5 of 215 comments (clear)

  1. Open source by Anonymous Coward · · Score: 5, Insightful

    Why is government software like this thing not open source? What is the motivation for it being closed source?

    1. Re:Open source by Joce640k · · Score: 5, Insightful

      Money.

      --
      No sig today...
    2. Re:Open source by Anonymous Coward · · Score: 5, Insightful

      Two reasons:

      1. People are (god help me, I feel a fedora sprouting from my head and hairs growing from my neck as I type this) sheep. Your average person would lose their goddamned shit if they didn't have someone telling them what to do and when to do it. This is the end result of an education system that teaches blind love of authority, followed by corporate structures that do the same with regard to their employees. Thinking is hard. Decisions are tough. Et cetera.

      2. The only way to resolve the problem of the system is to vote in people who will change it. But if we vote for the wrong people, those other people might get elected! And they'll destroy us all! We'd better just vote for our team. Oh, yes.

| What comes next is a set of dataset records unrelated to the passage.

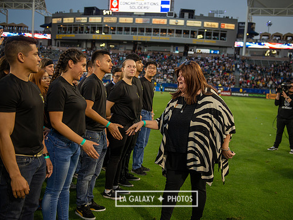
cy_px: 111
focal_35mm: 40
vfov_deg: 36.0
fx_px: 339
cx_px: 156
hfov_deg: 46.7
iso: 400
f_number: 2.8
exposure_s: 1/500
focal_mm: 36
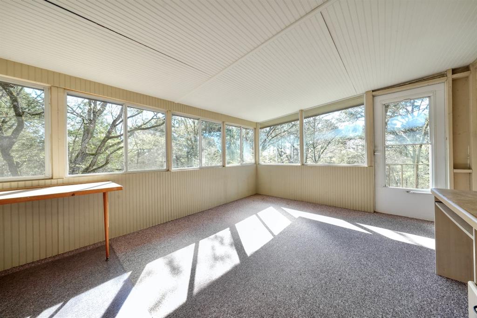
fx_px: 159
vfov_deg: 90.0
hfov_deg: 112.6
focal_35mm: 12
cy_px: 159
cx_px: 238
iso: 800
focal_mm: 12
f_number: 10
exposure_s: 1/25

  2. Re:Who are Accenture? by Dodgy+G33za · · Score: 5, Insightful

    Accenture worked on the Australian Taxation Offices "Change Program", which cost billions and was a debacle. From the moment that they got the contract it was all about trying to progressively descope so that they had to deliver less and less. They delivered a fraction of what they said they would and many years late.

    But then they have a habit of employing smart young non-techies and then putting them in technical positions, and work practices that border on a cult.

    Why anyone would throw money at these clowns is anyone's guess.

  3. Re:Who are Accenture? by Tom · · Score: 5, Insightful

    Why anyone would throw money at these clowns is anyone's guess.

    Because they are highly respected in management circles. You get the tech view on them and I have to agree that I would never, ever, ever hire them unless you put a gun to my head or something equivalent. But management thinks differently. From what I've grasped, they deliver excellent work, as far as management is concerned - that means regular status updates in easy-to-digest powerpoint slides, solid contract work, and instantly available expertise (if you tell them you need an expert on your big-ass storage system, tomorrow, they'll fly someone in and send you a bill).

    All of these and many similar things are like miracles to a beleaguered manager who needs to save his neck from the management layer above him who's asking for his head in order to save their own.